ParaAT 2.0
ParaAT 2.0
Community rating: ?????
ParaAT (Parallel Alignment and back-Translation) is a parallel tool that constructs protein-coding DNA alignments for a large number of homologs. ParaAT is well suited for large-scale data analysis in the high-throughput era, providing good scalability and exhibiting high parallel efficiency for computationally demanding tasks.
- See http://bigd.big.ac.cn/tools/paraat for documentation and https://www.ncbi.nlm.nih.gov/pubmed/22390928 for reference and citation.
Quick Start
- To use ParaAT in the Discovery Environment you will need 3 files: a file of homolog clusters, a fasta file of corresponding nucleotide coding sequences, and a fasta file of corresponding peptide sequences. An additional file that specifies the number of processors to be used is provided in the Discovery Environment along with example data.
Example Data
Input test data for this app appears directly in the Discovery Environment in the Data window under Community Data -> iplantcollaborative -> example_data -> paraat -> input |
Input File(s)
You will need 3 files: a file of homolog clusters, a fasta file of corresponding nucleotide coding sequences, and a fasta file of corresponding peptide sequences. For the homolog file, ParaAT accepts a tab-delimited text file with each row representing a homologous group. For testing, and for an example of the format for the homolog file, see Community Data -> iplantcollaborative -> example_data -> paraat -> input
Example format for homolog file:
NP_000005 NP_783327 XP_001139819
NP_000006 NP_032699 XP_001146758
NP_000008 NP_031409 XP_001162935
.......
An additional file that specifies the number of processors to be used is provided in the Discovery Environment along with example data.
Parameters Used in App
- Multiple Aligner - Select from options within App (tcoffee, mafft, muscle, clustalw2)
- Output Format - Select from options within App (fasta, codon, axt, clustal, paml)
- Genetic Code - enter the number for the desired option from the list below.
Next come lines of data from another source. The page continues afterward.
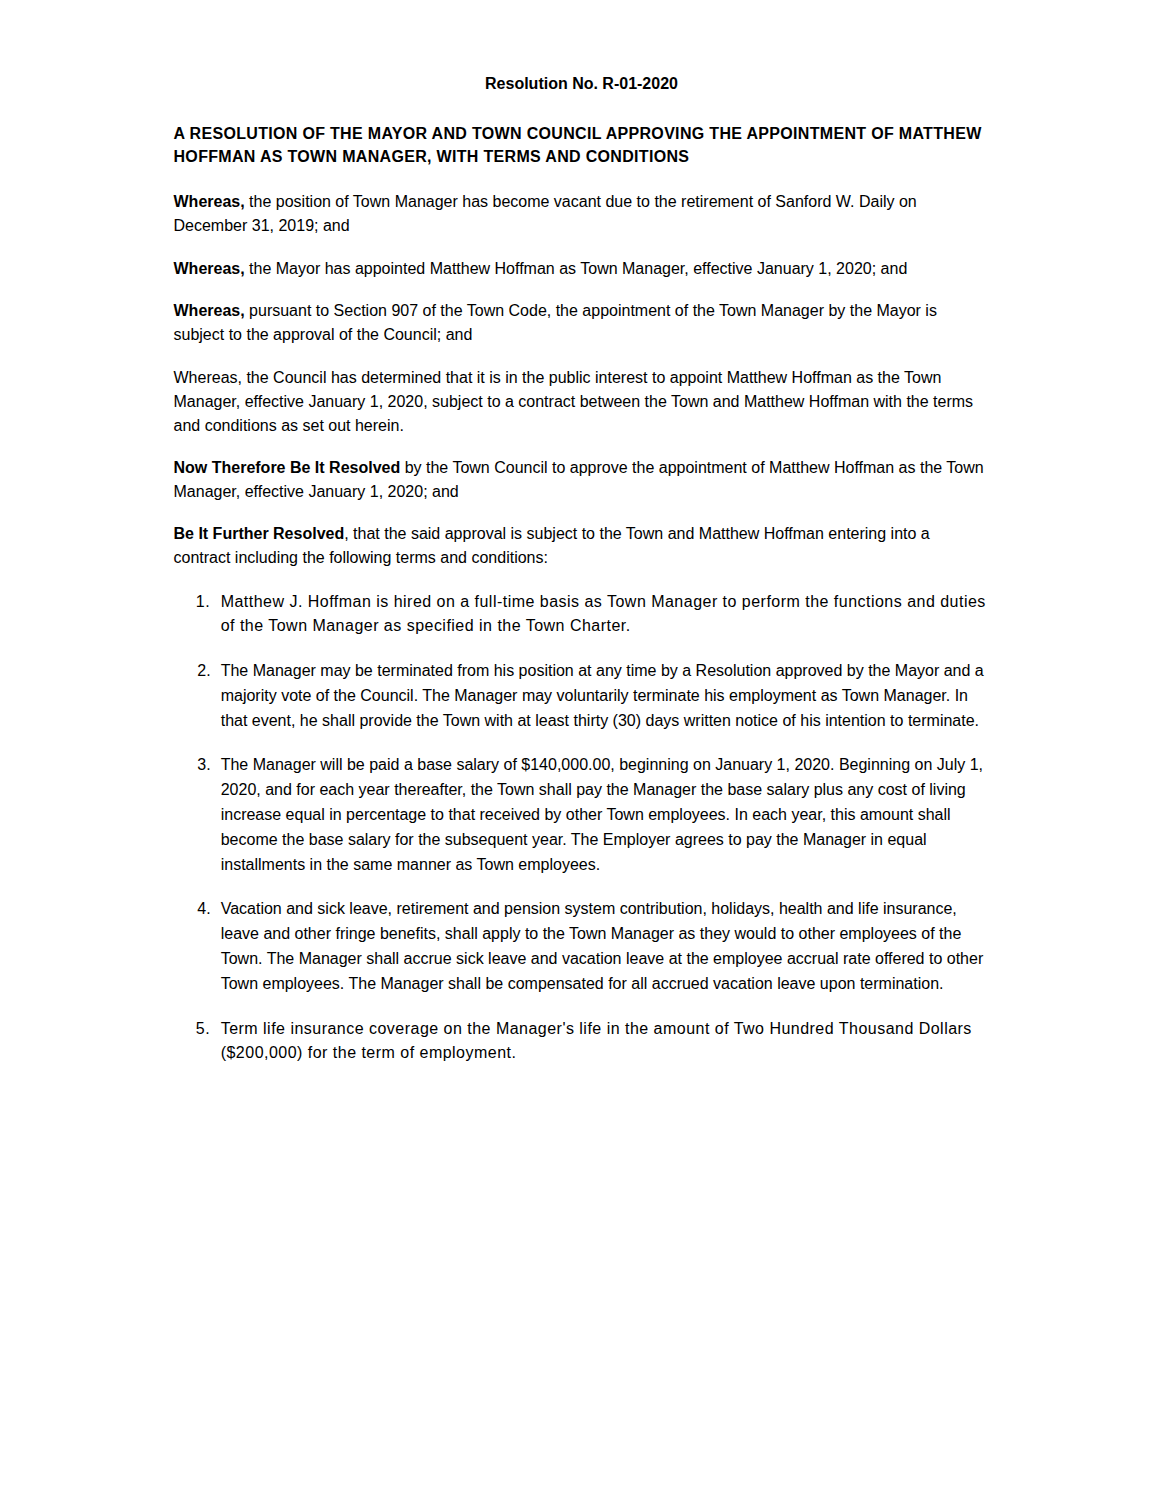Resolution No. R-01-2020
A RESOLUTION OF THE MAYOR AND TOWN COUNCIL APPROVING THE APPOINTMENT OF MATTHEW HOFFMAN AS TOWN MANAGER, WITH TERMS AND CONDITIONS
Whereas, the position of Town Manager has become vacant due to the retirement of Sanford W. Daily on December 31, 2019; and
Whereas, the Mayor has appointed Matthew Hoffman as Town Manager, effective January 1, 2020; and
Whereas, pursuant to Section 907 of the Town Code, the appointment of the Town Manager by the Mayor is subject to the approval of the Council; and
Whereas, the Council has determined that it is in the public interest to appoint Matthew Hoffman as the Town Manager, effective January 1, 2020, subject to a contract between the Town and Matthew Hoffman with the terms and conditions as set out herein.
Now Therefore Be It Resolved by the Town Council to approve the appointment of Matthew Hoffman as the Town Manager, effective January 1, 2020; and
Be It Further Resolved, that the said approval is subject to the Town and Matthew Hoffman entering into a contract including the following terms and conditions:
Matthew J. Hoffman is hired on a full-time basis as Town Manager to perform the functions and duties of the Town Manager as specified in the Town Charter.
The Manager may be terminated from his position at any time by a Resolution approved by the Mayor and a majority vote of the Council. The Manager may voluntarily terminate his employment as Town Manager. In that event, he shall provide the Town with at least thirty (30) days written notice of his intention to terminate.
The Manager will be paid a base salary of $140,000.00, beginning on January 1, 2020. Beginning on July 1, 2020, and for each year thereafter, the Town shall pay the Manager the base salary plus any cost of living increase equal in percentage to that received by other Town employees. In each year, this amount shall become the base salary for the subsequent year. The Employer agrees to pay the Manager in equal installments in the same manner as Town employees.
Vacation and sick leave, retirement and pension system contribution, holidays, health and life insurance, leave and other fringe benefits, shall apply to the Town Manager as they would to other employees of the Town. The Manager shall accrue sick leave and vacation leave at the employee accrual rate offered to other Town employees. The Manager shall be compensated for all accrued vacation leave upon termination.
Term life insurance coverage on the Manager's life in the amount of Two Hundred Thousand Dollars ($200,000) for the term of employment.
The Standard Code is the default.
- 1. The Standard Code
- 2. The Vertebrate Mitochondrial Code
- 3. The Yeast Mitochondrial Code
- 4. The Mold, Protozoan, and Coelenterate Mitochondrial Code and the Mycoplasma/Spiroplasma Code
- 5. The Invertebrate Mitochondrial Code
- 6. The Ciliate, Dasycladacean and Hexamita Nuclear Code
- 9. The Echinoderm and Flatworm Mitochondrial Code
- 10. The Euplotid Nuclear Code
- 11. The Bacterial, Archaeal and Plant Plastid Code
- 12. The Alternative Yeast Nuclear Code
- 13. The Ascidian Mitochondrial Code
- 14. The Alternative Flatworm Mitochondrial Code
- 16. Chlorophycean Mitochondrial Code
- 21. Trematode Mitochondrial Code
- 22. Scenedesmus obliquus Mitochondrial Code
- 23. Thraustochytrium Mitochondrial Code
- 24. Pterobranchia Mitochondrial Code
- 25. Candidate Division SR1 and Gracilibacteria Code
- Remove Aligned Codons with Gaps - select if you want ParaAT to remove from the output.
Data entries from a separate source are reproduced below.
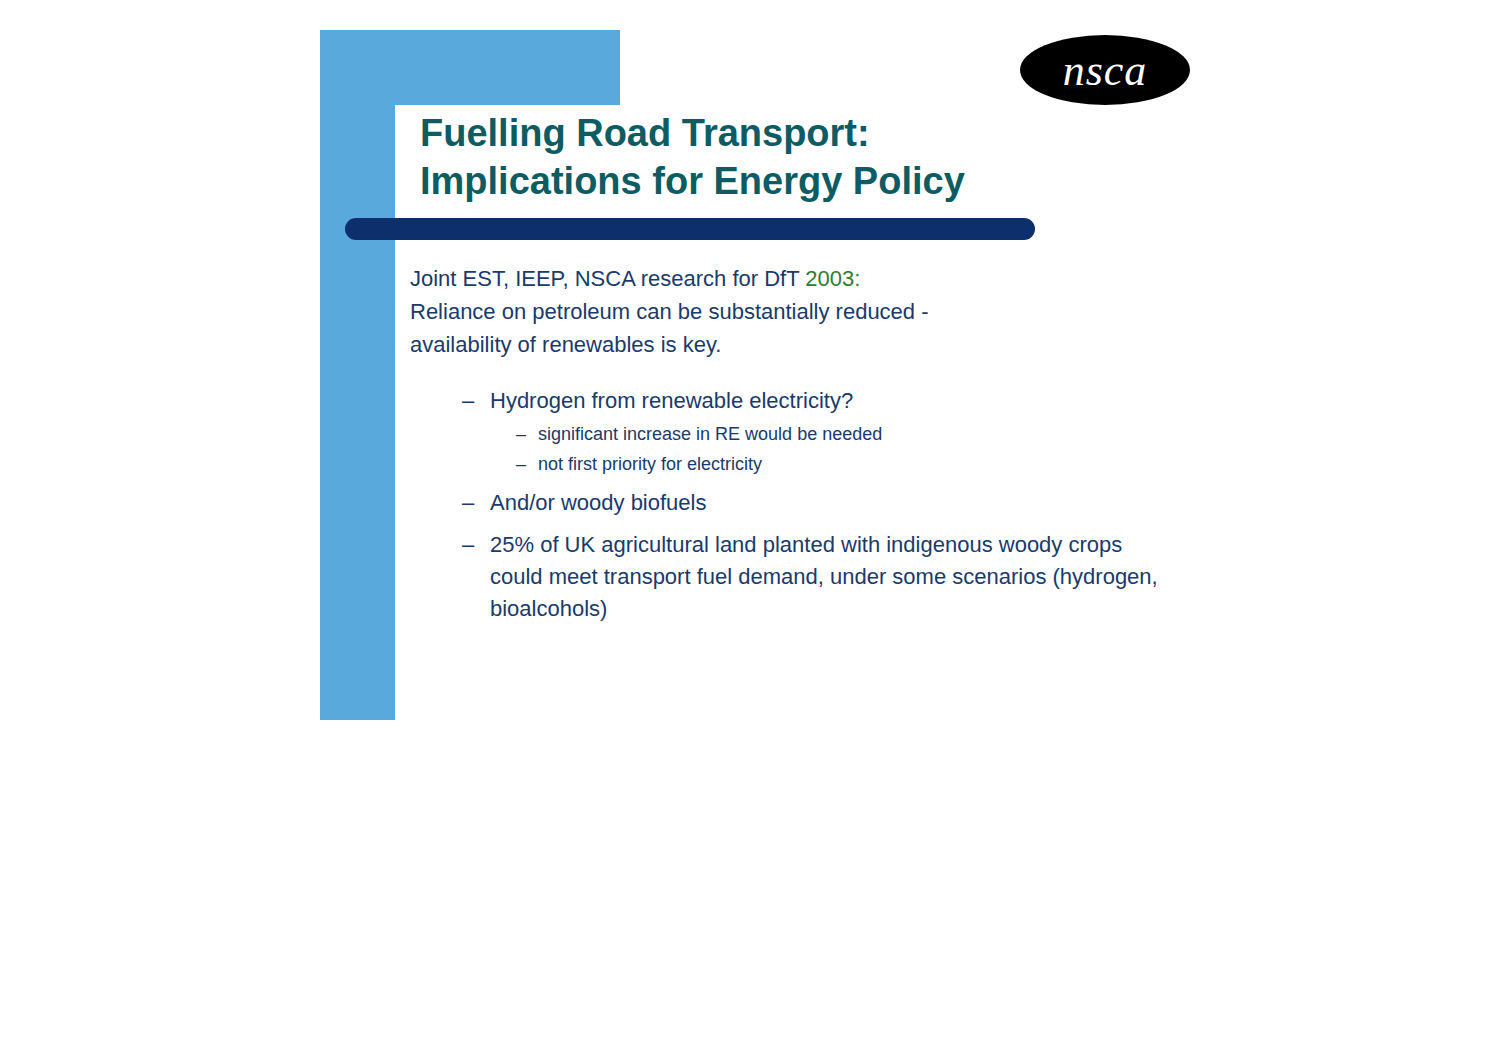nsca
Fuelling Road Transport:
Implications for Energy Policy
Joint EST, IEEP, NSCA research for DfT 2003:
Reliance on petroleum can be substantially reduced -
availability of renewables is key.
Hydrogen from renewable electricity?
significant increase in RE would be needed
not first priority for electricity
And/or woody biofuels
25% of UK agricultural land planted with indigenous woody crops could meet transport fuel demand, under some scenarios (hydrogen, bioalcohols)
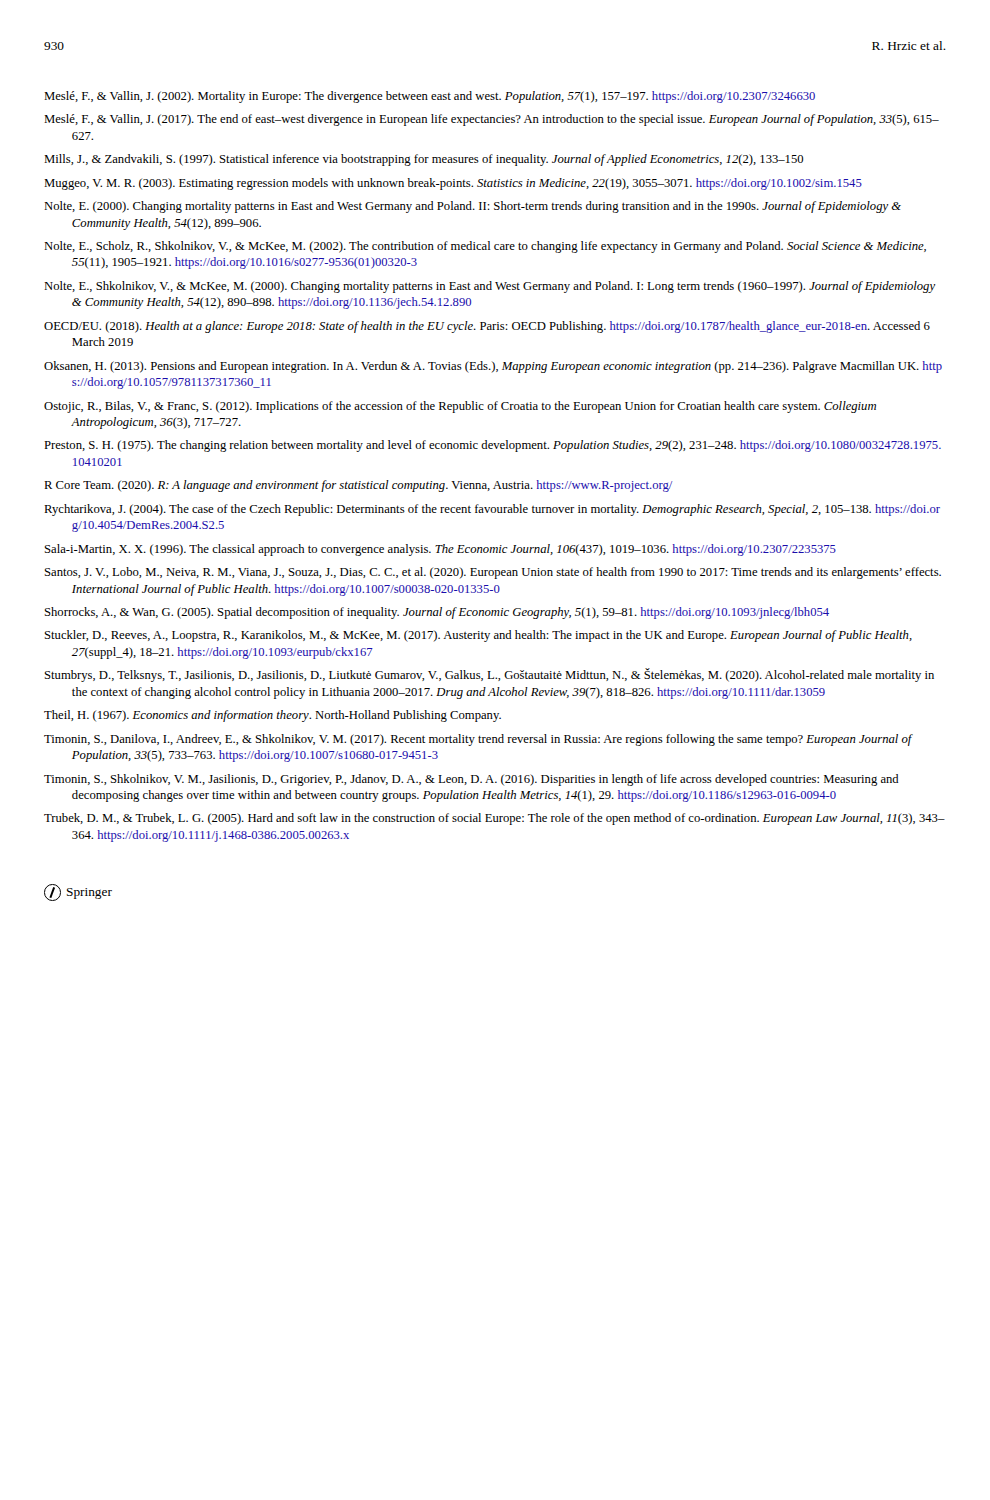930 R. Hrzic et al.
Meslé, F., & Vallin, J. (2002). Mortality in Europe: The divergence between east and west. Population, 57(1), 157–197. https://doi.org/10.2307/3246630
Meslé, F., & Vallin, J. (2017). The end of east–west divergence in European life expectancies? An introduction to the special issue. European Journal of Population, 33(5), 615–627.
Mills, J., & Zandvakili, S. (1997). Statistical inference via bootstrapping for measures of inequality. Journal of Applied Econometrics, 12(2), 133–150
Muggeo, V. M. R. (2003). Estimating regression models with unknown break-points. Statistics in Medicine, 22(19), 3055–3071. https://doi.org/10.1002/sim.1545
Nolte, E. (2000). Changing mortality patterns in East and West Germany and Poland. II: Short-term trends during transition and in the 1990s. Journal of Epidemiology & Community Health, 54(12), 899–906.
Nolte, E., Scholz, R., Shkolnikov, V., & McKee, M. (2002). The contribution of medical care to changing life expectancy in Germany and Poland. Social Science & Medicine, 55(11), 1905–1921. https://doi.org/10.1016/s0277-9536(01)00320-3
Nolte, E., Shkolnikov, V., & McKee, M. (2000). Changing mortality patterns in East and West Germany and Poland. I: Long term trends (1960–1997). Journal of Epidemiology & Community Health, 54(12), 890–898. https://doi.org/10.1136/jech.54.12.890
OECD/EU. (2018). Health at a glance: Europe 2018: State of health in the EU cycle. Paris: OECD Publishing. https://doi.org/10.1787/health_glance_eur-2018-en. Accessed 6 March 2019
Oksanen, H. (2013). Pensions and European integration. In A. Verdun & A. Tovias (Eds.), Mapping European economic integration (pp. 214–236). Palgrave Macmillan UK. https://doi.org/10.1057/9781137317360_11
Ostojic, R., Bilas, V., & Franc, S. (2012). Implications of the accession of the Republic of Croatia to the European Union for Croatian health care system. Collegium Antropologicum, 36(3), 717–727.
Preston, S. H. (1975). The changing relation between mortality and level of economic development. Population Studies, 29(2), 231–248. https://doi.org/10.1080/00324728.1975.10410201
R Core Team. (2020). R: A language and environment for statistical computing. Vienna, Austria. https://www.R-project.org/
Rychtarikova, J. (2004). The case of the Czech Republic: Determinants of the recent favourable turnover in mortality. Demographic Research, Special, 2, 105–138. https://doi.org/10.4054/DemRes.2004.S2.5
Sala-i-Martin, X. X. (1996). The classical approach to convergence analysis. The Economic Journal, 106(437), 1019–1036. https://doi.org/10.2307/2235375
Santos, J. V., Lobo, M., Neiva, R. M., Viana, J., Souza, J., Dias, C. C., et al. (2020). European Union state of health from 1990 to 2017: Time trends and its enlargements’ effects. International Journal of Public Health. https://doi.org/10.1007/s00038-020-01335-0
Shorrocks, A., & Wan, G. (2005). Spatial decomposition of inequality. Journal of Economic Geography, 5(1), 59–81. https://doi.org/10.1093/jnlecg/lbh054
Stuckler, D., Reeves, A., Loopstra, R., Karanikolos, M., & McKee, M. (2017). Austerity and health: The impact in the UK and Europe. European Journal of Public Health, 27(suppl_4), 18–21. https://doi.org/10.1093/eurpub/ckx167
Stumbrys, D., Telksnys, T., Jasilionis, D., Jasilionis, D., Liutkutė Gumarov, V., Galkus, L., Goštautaitė Midttun, N., & Štelemėkas, M. (2020). Alcohol-related male mortality in the context of changing alcohol control policy in Lithuania 2000–2017. Drug and Alcohol Review, 39(7), 818–826. https://doi.org/10.1111/dar.13059
Theil, H. (1967). Economics and information theory. North-Holland Publishing Company.
Timonin, S., Danilova, I., Andreev, E., & Shkolnikov, V. M. (2017). Recent mortality trend reversal in Russia: Are regions following the same tempo? European Journal of Population, 33(5), 733–763. https://doi.org/10.1007/s10680-017-9451-3
Timonin, S., Shkolnikov, V. M., Jasilionis, D., Grigoriev, P., Jdanov, D. A., & Leon, D. A. (2016). Disparities in length of life across developed countries: Measuring and decomposing changes over time within and between country groups. Population Health Metrics, 14(1), 29. https://doi.org/10.1186/s12963-016-0094-0
Trubek, D. M., & Trubek, L. G. (2005). Hard and soft law in the construction of social Europe: The role of the open method of co-ordination. European Law Journal, 11(3), 343–364. https://doi.org/10.1111/j.1468-0386.2005.00263.x
Springer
- Remove Mismatched Codons - select if you want ParaAT to remove these from the output.
Output File(s)
There are 5 output format options: axt, fasta, paml, codon, and clustal. By default, ParaAT is set to create output files according to its 'verbose' parameter. Multiple files will be output for each homolog cluster that was successfully processed. cluster.cds_aln.fasta is the primary output file.
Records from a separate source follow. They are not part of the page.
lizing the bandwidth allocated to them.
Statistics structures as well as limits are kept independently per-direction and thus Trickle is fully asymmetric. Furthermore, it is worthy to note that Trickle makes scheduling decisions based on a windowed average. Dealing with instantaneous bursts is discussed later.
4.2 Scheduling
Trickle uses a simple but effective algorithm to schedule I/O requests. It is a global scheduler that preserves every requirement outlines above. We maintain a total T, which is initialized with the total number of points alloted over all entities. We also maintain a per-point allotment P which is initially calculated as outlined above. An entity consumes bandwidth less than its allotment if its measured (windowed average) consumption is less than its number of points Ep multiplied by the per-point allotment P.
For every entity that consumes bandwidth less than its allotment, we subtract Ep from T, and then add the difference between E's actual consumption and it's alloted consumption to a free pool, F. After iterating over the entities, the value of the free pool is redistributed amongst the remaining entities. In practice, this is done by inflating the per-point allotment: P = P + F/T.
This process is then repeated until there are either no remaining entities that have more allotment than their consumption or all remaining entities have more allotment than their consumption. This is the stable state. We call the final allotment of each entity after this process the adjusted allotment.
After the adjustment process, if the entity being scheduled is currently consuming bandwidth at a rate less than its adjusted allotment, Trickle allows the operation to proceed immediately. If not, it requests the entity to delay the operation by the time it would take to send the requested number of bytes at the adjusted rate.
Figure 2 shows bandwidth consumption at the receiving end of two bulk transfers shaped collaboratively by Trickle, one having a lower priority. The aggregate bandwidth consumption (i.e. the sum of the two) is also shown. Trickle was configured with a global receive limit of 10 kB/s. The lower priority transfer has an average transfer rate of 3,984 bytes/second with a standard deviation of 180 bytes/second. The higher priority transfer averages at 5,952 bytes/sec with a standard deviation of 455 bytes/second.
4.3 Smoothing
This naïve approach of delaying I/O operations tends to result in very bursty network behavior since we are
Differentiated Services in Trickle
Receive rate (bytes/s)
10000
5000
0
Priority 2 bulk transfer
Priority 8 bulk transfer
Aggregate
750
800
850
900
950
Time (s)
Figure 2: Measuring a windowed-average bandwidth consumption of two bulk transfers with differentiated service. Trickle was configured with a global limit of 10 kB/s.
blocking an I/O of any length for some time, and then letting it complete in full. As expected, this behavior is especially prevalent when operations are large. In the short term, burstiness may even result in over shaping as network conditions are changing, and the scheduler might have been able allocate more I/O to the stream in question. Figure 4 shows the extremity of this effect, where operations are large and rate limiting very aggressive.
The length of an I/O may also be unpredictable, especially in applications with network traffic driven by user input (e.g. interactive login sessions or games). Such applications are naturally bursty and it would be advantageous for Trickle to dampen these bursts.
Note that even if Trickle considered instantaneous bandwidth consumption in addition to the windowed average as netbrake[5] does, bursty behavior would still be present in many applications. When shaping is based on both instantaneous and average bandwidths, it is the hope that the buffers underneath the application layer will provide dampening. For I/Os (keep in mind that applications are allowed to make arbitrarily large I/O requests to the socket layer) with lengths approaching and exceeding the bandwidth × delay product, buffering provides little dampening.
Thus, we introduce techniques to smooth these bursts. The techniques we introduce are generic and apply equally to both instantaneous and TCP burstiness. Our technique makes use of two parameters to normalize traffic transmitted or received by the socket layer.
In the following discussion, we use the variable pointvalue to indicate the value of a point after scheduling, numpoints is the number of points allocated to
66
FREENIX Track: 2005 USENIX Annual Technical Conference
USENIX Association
- cluster.cds - contains nucleotide coding sequences of homolog cluster.
- cluster.cds_aln.output_format - Primary output file. Contains cds alignments of homolog cluster.
- cluster.pep - Contains amino acid sequences of homolog cluster.
- cluster.pep_aln - Contains peptide alignments of homolog cluster.
- cluster.dnd - Contains ClustalW2-generated tree data. Only produced if ClustalW2 is selected as the multiple aligner.